PROBLEM STATEMENT | Starting at the line that contains "Map reading. What", set down each line exactly until the records end, keeping both ends and adding nothing.

--- PROVIDED ENTRIES ---

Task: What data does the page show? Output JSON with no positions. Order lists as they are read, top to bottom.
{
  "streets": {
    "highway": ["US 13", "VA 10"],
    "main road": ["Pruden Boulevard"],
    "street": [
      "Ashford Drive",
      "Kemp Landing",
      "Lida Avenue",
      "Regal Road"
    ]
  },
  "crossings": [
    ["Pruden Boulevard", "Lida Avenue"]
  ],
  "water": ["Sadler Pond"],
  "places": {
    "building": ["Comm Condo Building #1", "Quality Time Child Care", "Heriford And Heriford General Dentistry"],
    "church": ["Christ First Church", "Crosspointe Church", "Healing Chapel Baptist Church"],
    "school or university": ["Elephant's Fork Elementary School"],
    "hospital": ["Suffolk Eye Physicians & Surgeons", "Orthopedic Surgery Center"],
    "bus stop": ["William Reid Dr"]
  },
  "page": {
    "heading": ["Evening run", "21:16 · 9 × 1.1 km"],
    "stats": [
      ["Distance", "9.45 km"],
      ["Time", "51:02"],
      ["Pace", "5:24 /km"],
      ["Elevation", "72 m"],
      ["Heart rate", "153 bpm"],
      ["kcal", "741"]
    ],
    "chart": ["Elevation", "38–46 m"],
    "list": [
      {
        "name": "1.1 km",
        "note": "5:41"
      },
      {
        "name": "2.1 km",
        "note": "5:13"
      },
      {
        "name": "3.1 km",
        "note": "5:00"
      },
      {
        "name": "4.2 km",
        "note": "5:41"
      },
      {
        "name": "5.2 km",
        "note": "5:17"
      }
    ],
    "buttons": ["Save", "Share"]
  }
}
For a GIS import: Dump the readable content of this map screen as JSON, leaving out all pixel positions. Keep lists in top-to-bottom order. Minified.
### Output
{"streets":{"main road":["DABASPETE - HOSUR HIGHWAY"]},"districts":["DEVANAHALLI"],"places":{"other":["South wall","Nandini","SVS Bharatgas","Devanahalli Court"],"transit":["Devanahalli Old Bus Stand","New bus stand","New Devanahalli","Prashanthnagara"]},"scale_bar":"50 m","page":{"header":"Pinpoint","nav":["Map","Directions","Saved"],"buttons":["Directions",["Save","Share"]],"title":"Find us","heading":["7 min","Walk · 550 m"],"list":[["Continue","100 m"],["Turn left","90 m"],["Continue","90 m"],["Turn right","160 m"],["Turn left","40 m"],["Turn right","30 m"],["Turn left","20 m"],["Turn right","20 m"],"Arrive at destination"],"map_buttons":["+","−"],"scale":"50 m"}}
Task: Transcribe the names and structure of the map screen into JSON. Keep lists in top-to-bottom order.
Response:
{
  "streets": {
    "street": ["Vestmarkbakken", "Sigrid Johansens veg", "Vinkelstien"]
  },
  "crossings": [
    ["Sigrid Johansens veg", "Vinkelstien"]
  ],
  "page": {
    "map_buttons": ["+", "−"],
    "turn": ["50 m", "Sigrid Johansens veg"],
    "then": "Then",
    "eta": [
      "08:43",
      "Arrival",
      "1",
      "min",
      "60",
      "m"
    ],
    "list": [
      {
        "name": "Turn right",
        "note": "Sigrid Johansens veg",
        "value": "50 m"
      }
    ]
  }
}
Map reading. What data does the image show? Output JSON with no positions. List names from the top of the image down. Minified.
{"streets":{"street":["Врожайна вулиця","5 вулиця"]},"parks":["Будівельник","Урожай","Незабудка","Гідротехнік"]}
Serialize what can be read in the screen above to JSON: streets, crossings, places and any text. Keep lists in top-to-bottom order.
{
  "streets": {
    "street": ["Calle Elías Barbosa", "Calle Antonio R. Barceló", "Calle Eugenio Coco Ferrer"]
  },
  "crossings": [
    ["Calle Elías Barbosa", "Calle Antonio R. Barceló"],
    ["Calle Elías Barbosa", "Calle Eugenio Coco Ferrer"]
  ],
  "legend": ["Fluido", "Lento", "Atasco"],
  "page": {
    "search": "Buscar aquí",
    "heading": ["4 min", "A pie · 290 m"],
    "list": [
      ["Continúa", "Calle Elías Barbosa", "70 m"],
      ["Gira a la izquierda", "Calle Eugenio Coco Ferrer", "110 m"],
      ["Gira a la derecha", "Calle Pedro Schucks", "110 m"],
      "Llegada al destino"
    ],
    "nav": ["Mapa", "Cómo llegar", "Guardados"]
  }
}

---

SOLUTION |
Map reading. What data does the image show? Output JSON with no positions. List names from the top of the image down. Minified.
{"streets":{"street":["Врожайна вулиця","5 вулиця"]},"parks":["Будівельник","Урожай","Незабудка","Гідротехнік"]}
Serialize what can be read in the screen above to JSON: streets, crossings, places and any text. Keep lists in top-to-bottom order.
{
  "streets": {
    "street": ["Calle Elías Barbosa", "Calle Antonio R. Barceló", "Calle Eugenio Coco Ferrer"]
  },
  "crossings": [
    ["Calle Elías Barbosa", "Calle Antonio R. Barceló"],
    ["Calle Elías Barbosa", "Calle Eugenio Coco Ferrer"]
  ],
  "legend": ["Fluido", "Lento", "Atasco"],
  "page": {
    "search": "Buscar aquí",
    "heading": ["4 min", "A pie · 290 m"],
    "list": [
      ["Continúa", "Calle Elías Barbosa", "70 m"],
      ["Gira a la izquierda", "Calle Eugenio Coco Ferrer", "110 m"],
      ["Gira a la derecha", "Calle Pedro Schucks", "110 m"],
      "Llegada al destino"
    ],
    "nav": ["Mapa", "Cómo llegar", "Guardados"]
  }
}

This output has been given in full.